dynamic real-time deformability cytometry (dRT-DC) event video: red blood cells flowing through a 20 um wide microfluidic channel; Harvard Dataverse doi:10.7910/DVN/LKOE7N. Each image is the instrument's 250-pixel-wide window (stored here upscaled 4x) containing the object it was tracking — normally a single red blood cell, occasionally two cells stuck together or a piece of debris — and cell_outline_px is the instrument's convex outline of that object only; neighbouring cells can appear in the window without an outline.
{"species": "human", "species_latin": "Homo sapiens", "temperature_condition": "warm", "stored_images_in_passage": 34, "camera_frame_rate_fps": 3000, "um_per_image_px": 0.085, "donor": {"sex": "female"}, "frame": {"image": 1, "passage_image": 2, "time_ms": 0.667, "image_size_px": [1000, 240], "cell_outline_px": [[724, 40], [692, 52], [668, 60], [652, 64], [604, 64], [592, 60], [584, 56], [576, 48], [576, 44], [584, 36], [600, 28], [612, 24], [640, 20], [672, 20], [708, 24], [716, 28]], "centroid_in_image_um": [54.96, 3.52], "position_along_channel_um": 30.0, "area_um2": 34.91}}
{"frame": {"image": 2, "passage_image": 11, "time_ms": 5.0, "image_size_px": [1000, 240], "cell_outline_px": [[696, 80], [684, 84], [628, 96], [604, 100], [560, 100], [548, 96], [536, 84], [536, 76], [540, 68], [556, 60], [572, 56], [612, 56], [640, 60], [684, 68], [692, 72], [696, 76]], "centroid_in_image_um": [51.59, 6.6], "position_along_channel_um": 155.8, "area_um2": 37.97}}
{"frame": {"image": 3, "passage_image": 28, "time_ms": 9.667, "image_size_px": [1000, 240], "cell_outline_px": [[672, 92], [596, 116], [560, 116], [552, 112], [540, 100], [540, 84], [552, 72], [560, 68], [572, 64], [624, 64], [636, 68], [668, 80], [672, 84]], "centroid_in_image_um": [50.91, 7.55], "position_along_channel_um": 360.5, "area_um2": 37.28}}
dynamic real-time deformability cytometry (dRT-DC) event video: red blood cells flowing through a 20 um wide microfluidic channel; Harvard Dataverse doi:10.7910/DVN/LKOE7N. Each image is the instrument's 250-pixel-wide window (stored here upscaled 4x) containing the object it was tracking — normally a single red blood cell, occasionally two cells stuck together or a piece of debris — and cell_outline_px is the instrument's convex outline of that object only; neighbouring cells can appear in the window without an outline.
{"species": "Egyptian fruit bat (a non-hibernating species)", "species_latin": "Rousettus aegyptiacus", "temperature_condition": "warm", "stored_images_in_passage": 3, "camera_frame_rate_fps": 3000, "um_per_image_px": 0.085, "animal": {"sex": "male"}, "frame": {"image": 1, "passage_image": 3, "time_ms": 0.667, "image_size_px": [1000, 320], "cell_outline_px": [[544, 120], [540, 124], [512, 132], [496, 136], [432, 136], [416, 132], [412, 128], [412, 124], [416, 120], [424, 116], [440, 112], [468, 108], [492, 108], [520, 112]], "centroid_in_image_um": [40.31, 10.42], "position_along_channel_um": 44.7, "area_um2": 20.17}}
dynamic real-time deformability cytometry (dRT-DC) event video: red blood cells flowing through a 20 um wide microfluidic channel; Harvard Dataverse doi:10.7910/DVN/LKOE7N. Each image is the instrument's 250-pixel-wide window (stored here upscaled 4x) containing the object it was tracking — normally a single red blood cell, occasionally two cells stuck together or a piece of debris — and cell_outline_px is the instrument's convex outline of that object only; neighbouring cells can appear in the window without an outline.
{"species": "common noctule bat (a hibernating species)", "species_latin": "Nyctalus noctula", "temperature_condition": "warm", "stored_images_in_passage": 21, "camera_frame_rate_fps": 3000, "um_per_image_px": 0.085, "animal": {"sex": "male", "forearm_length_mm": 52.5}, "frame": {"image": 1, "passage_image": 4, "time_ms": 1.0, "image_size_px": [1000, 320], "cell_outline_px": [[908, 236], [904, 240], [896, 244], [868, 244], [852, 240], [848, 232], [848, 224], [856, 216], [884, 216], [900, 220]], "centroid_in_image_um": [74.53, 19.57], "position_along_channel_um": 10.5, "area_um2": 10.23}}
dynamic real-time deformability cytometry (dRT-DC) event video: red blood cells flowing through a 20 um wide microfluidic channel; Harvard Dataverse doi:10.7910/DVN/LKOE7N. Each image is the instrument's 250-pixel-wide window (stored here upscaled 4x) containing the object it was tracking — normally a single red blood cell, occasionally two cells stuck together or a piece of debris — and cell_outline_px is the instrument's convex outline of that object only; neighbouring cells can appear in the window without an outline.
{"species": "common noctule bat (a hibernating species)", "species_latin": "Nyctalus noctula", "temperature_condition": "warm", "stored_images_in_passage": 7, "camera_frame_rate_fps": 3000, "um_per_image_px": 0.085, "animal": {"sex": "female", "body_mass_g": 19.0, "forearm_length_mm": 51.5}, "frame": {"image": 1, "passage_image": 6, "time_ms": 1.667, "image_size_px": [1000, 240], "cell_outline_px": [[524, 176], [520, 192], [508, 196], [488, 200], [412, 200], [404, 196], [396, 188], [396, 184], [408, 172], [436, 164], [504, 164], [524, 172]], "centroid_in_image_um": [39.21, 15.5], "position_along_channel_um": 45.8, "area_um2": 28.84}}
◇ ◇ ◇
(Exercise): Print out all the entries precisely as written.

(Solved exercise):
dynamic real-time deformability cytometry (dRT-DC) event video: red blood cells flowing through a 20 um wide microfluidic channel; Harvard Dataverse doi:10.7910/DVN/LKOE7N. Each image is the instrument's 250-pixel-wide window (stored here upscaled 4x) containing the object it was tracking — normally a single red blood cell, occasionally two cells stuck together or a piece of debris — and cell_outline_px is the instrument's convex outline of that object only; neighbouring cells can appear in the window without an outline.
{"species": "human", "species_latin": "Homo sapiens", "temperature_condition": "warm", "stored_images_in_passage": 34, "camera_frame_rate_fps": 3000, "um_per_image_px": 0.085, "donor": {"sex": "female"}, "frame": {"image": 1, "passage_image": 2, "time_ms": 0.667, "image_size_px": [1000, 240], "cell_outline_px": [[724, 40], [692, 52], [668, 60], [652, 64], [604, 64], [592, 60], [584, 56], [576, 48], [576, 44], [584, 36], [600, 28], [612, 24], [640, 20], [672, 20], [708, 24], [716, 28]], "centroid_in_image_um": [54.96, 3.52], "position_along_channel_um": 30.0, "area_um2": 34.91}}
{"frame": {"image": 2, "passage_image": 11, "time_ms": 5.0, "image_size_px": [1000, 240], "cell_outline_px": [[696, 80], [684, 84], [628, 96], [604, 100], [560, 100], [548, 96], [536, 84], [536, 76], [540, 68], [556, 60], [572, 56], [612, 56], [640, 60], [684, 68], [692, 72], [696, 76]], "centroid_in_image_um": [51.59, 6.6], "position_along_channel_um": 155.8, "area_um2": 37.97}}
{"frame": {"image": 3, "passage_image": 28, "time_ms": 9.667, "image_size_px": [1000, 240], "cell_outline_px": [[672, 92], [596, 116], [560, 116], [552, 112], [540, 100], [540, 84], [552, 72], [560, 68], [572, 64], [624, 64], [636, 68], [668, 80], [672, 84]], "centroid_in_image_um": [50.91, 7.55], "position_along_channel_um": 360.5, "area_um2": 37.28}}
dynamic real-time deformability cytometry (dRT-DC) event video: red blood cells flowing through a 20 um wide microfluidic channel; Harvard Dataverse doi:10.7910/DVN/LKOE7N. Each image is the instrument's 250-pixel-wide window (stored here upscaled 4x) containing the object it was tracking — normally a single red blood cell, occasionally two cells stuck together or a piece of debris — and cell_outline_px is the instrument's convex outline of that object only; neighbouring cells can appear in the window without an outline.
{"species": "Egyptian fruit bat (a non-hibernating species)", "species_latin": "Rousettus aegyptiacus", "temperature_condition": "warm", "stored_images_in_passage": 3, "camera_frame_rate_fps": 3000, "um_per_image_px": 0.085, "animal": {"sex": "male"}, "frame": {"image": 1, "passage_image": 3, "time_ms": 0.667, "image_size_px": [1000, 320], "cell_outline_px": [[544, 120], [540, 124], [512, 132], [496, 136], [432, 136], [416, 132], [412, 128], [412, 124], [416, 120], [424, 116], [440, 112], [468, 108], [492, 108], [520, 112]], "centroid_in_image_um": [40.31, 10.42], "position_along_channel_um": 44.7, "area_um2": 20.17}}
dynamic real-time deformability cytometry (dRT-DC) event video: red blood cells flowing through a 20 um wide microfluidic channel; Harvard Dataverse doi:10.7910/DVN/LKOE7N. Each image is the instrument's 250-pixel-wide window (stored here upscaled 4x) containing the object it was tracking — normally a single red blood cell, occasionally two cells stuck together or a piece of debris — and cell_outline_px is the instrument's convex outline of that object only; neighbouring cells can appear in the window without an outline.
{"species": "common noctule bat (a hibernating species)", "species_latin": "Nyctalus noctula", "temperature_condition": "warm", "stored_images_in_passage": 21, "camera_frame_rate_fps": 3000, "um_per_image_px": 0.085, "animal": {"sex": "male", "forearm_length_mm": 52.5}, "frame": {"image": 1, "passage_image": 4, "time_ms": 1.0, "image_size_px": [1000, 320], "cell_outline_px": [[908, 236], [904, 240], [896, 244], [868, 244], [852, 240], [848, 232], [848, 224], [856, 216], [884, 216], [900, 220]], "centroid_in_image_um": [74.53, 19.57], "position_along_channel_um": 10.5, "area_um2": 10.23}}
dynamic real-time deformability cytometry (dRT-DC) event video: red blood cells flowing through a 20 um wide microfluidic channel; Harvard Dataverse doi:10.7910/DVN/LKOE7N. Each image is the instrument's 250-pixel-wide window (stored here upscaled 4x) containing the object it was tracking — normally a single red blood cell, occasionally two cells stuck together or a piece of debris — and cell_outline_px is the instrument's convex outline of that object only; neighbouring cells can appear in the window without an outline.
{"species": "common noctule bat (a hibernating species)", "species_latin": "Nyctalus noctula", "temperature_condition": "warm", "stored_images_in_passage": 7, "camera_frame_rate_fps": 3000, "um_per_image_px": 0.085, "animal": {"sex": "female", "body_mass_g": 19.0, "forearm_length_mm": 51.5}, "frame": {"image": 1, "passage_image": 6, "time_ms": 1.667, "image_size_px": [1000, 240], "cell_outline_px": [[524, 176], [520, 192], [508, 196], [488, 200], [412, 200], [404, 196], [396, 188], [396, 184], [408, 172], [436, 164], [504, 164], [524, 172]], "centroid_in_image_um": [39.21, 15.5], "position_along_channel_um": 45.8, "area_um2": 28.84}}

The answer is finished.